■ **Data for analysis**
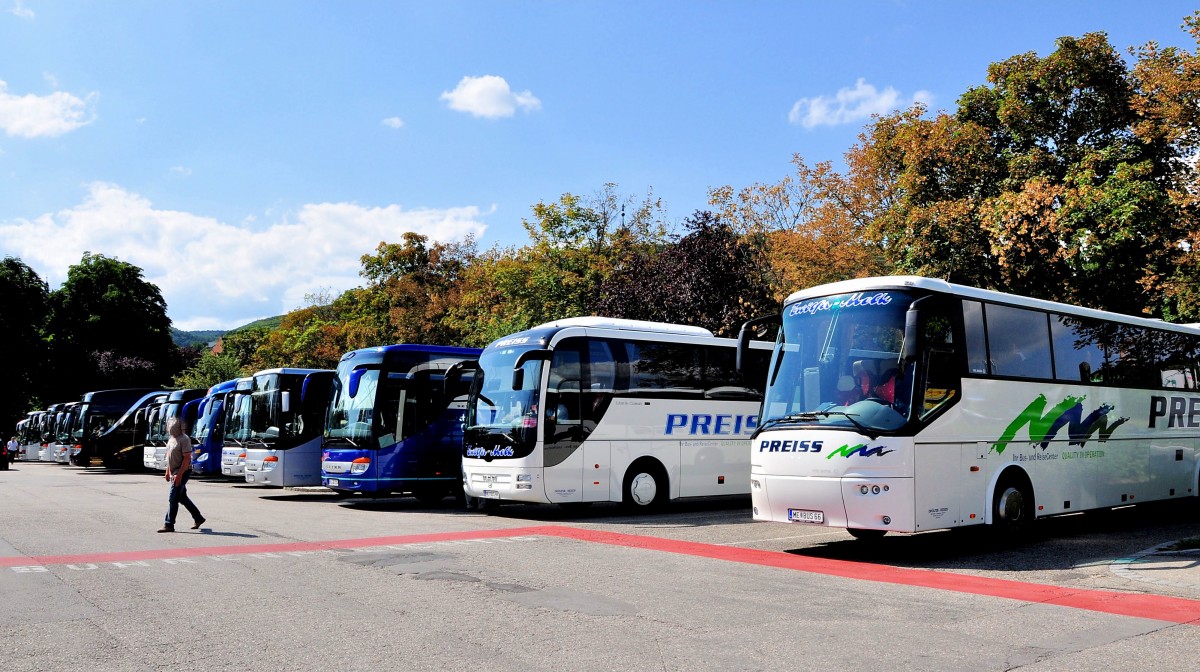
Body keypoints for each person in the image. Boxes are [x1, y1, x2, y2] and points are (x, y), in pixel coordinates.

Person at [158, 417, 205, 533]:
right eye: (170, 427)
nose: (170, 429)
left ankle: (169, 524)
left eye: (173, 427)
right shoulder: (171, 439)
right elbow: (170, 455)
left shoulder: (184, 439)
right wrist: (168, 470)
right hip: (174, 471)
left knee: (173, 498)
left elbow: (187, 459)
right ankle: (198, 518)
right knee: (182, 497)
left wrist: (179, 475)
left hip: (183, 471)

■ **What needs to be done**
Looking at the data above, work out how many lines contain "right" and answer with the figure only.

■ **Written answer**
7